*DATASET CONTENT*.
++++++++++++++++++++

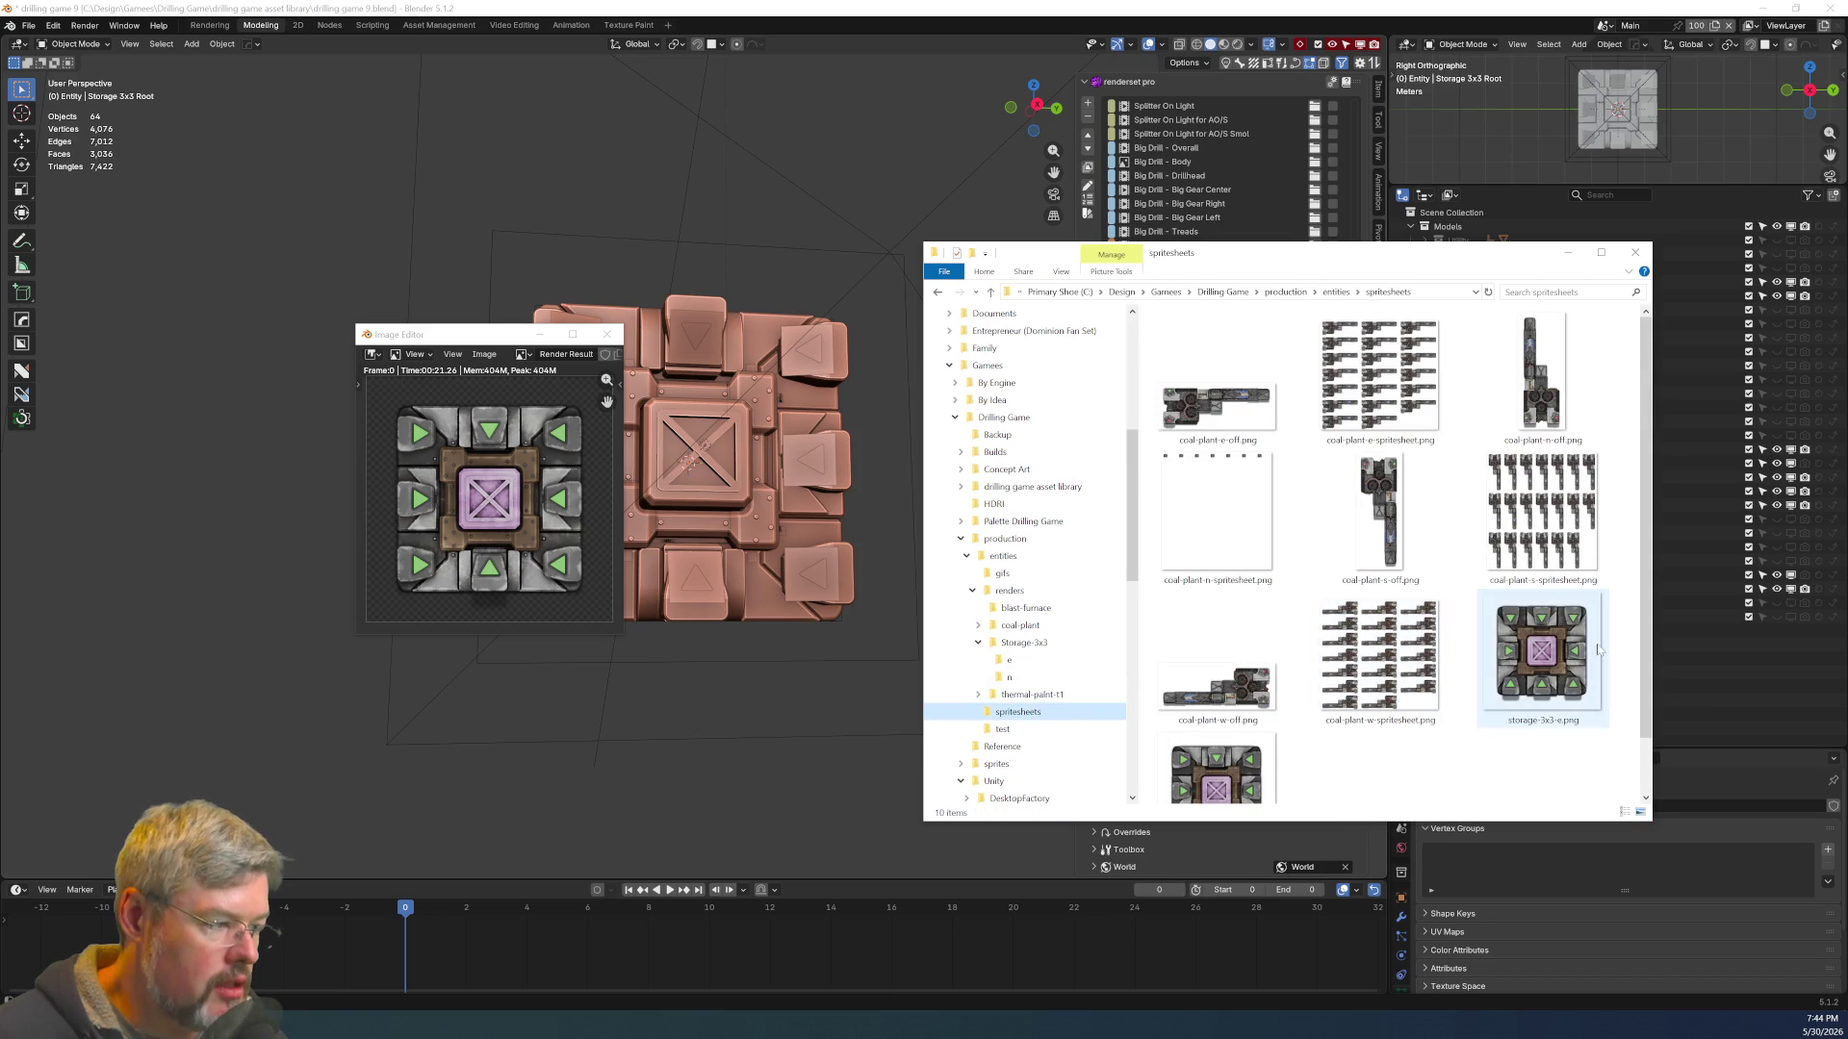
pyautogui.scroll(-3, 1028, 626)
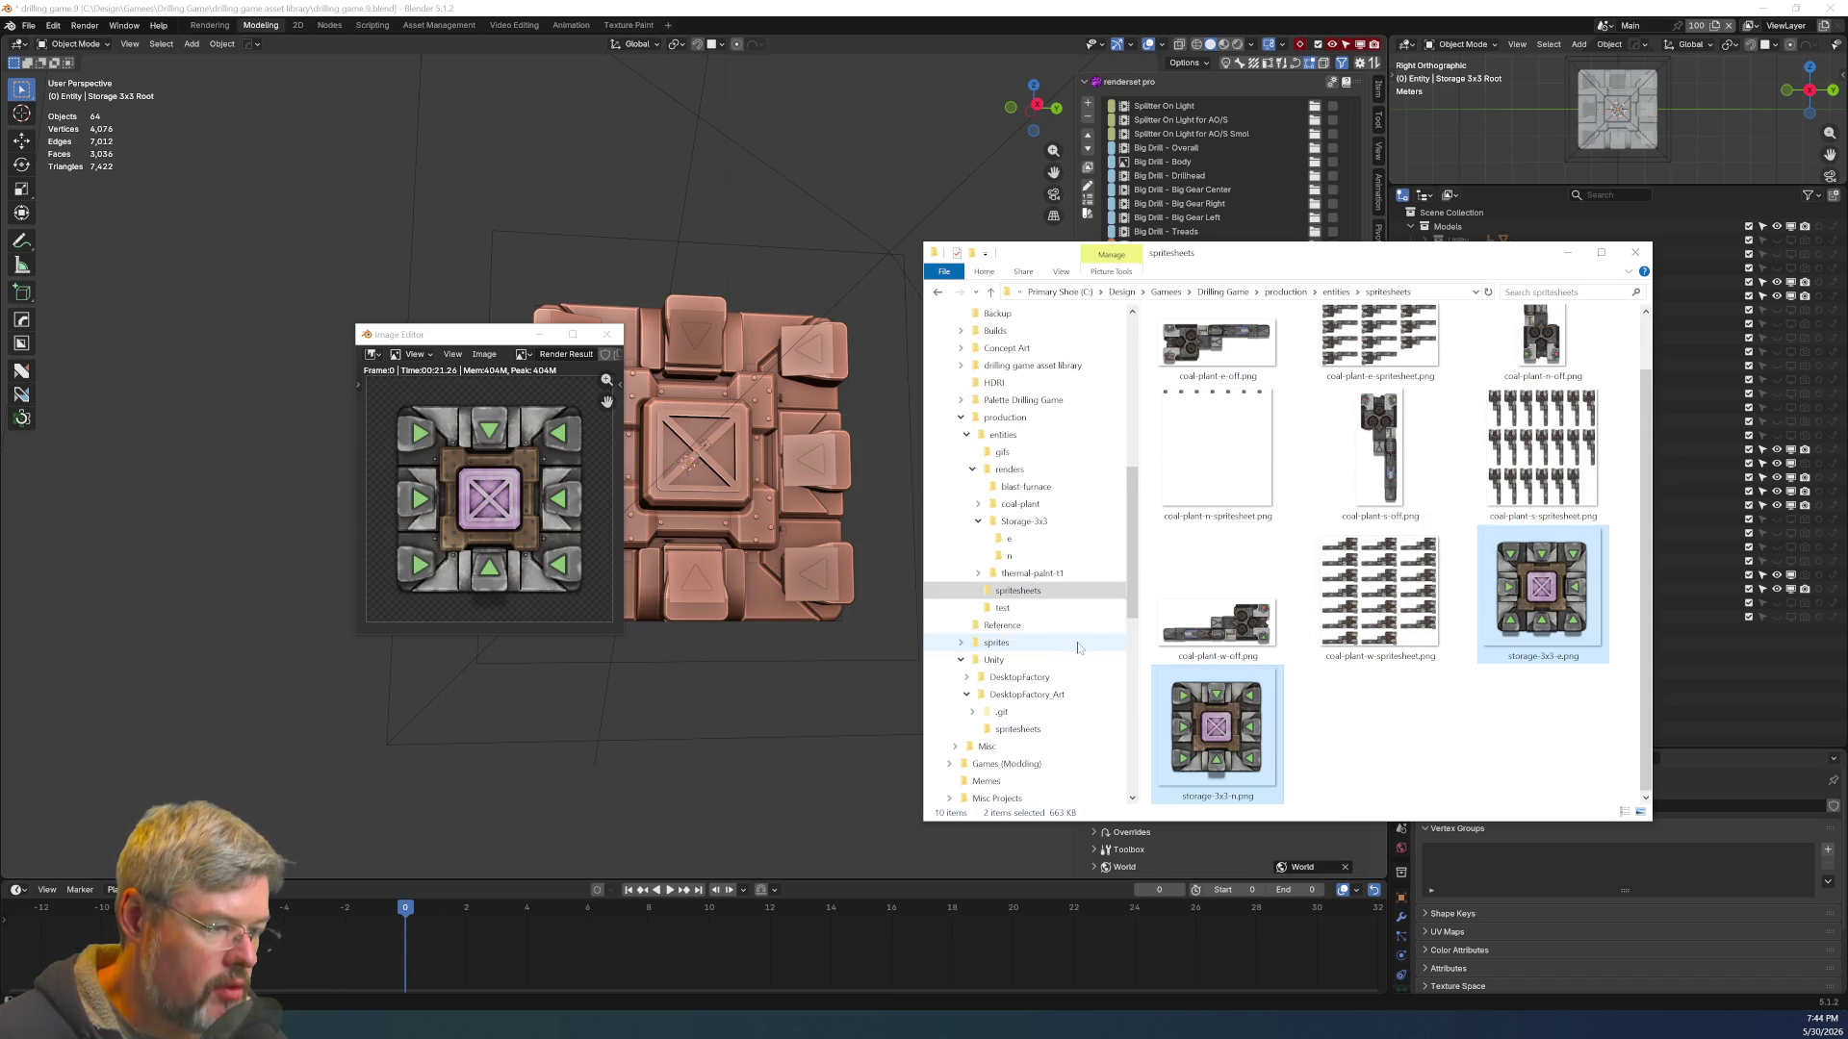
# Create a new 'storage 3x3' folder in the Unity DesktopFactory_Art spritesheets folder
pyautogui.click(1028, 677)
pyautogui.rightClick(1211, 563)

++++++++++++++++++++

*WORK REQUEST*. Only the lines from the one that contains "# Create a new" to the end of the data should be output, exactly as they appear.

*OUTPUT OF THE EXERCISE*.
# Create a new 'storage 3x3' folder in the Unity DesktopFactory_Art spritesheets folder
pyautogui.click(1028, 677)
pyautogui.rightClick(1211, 563)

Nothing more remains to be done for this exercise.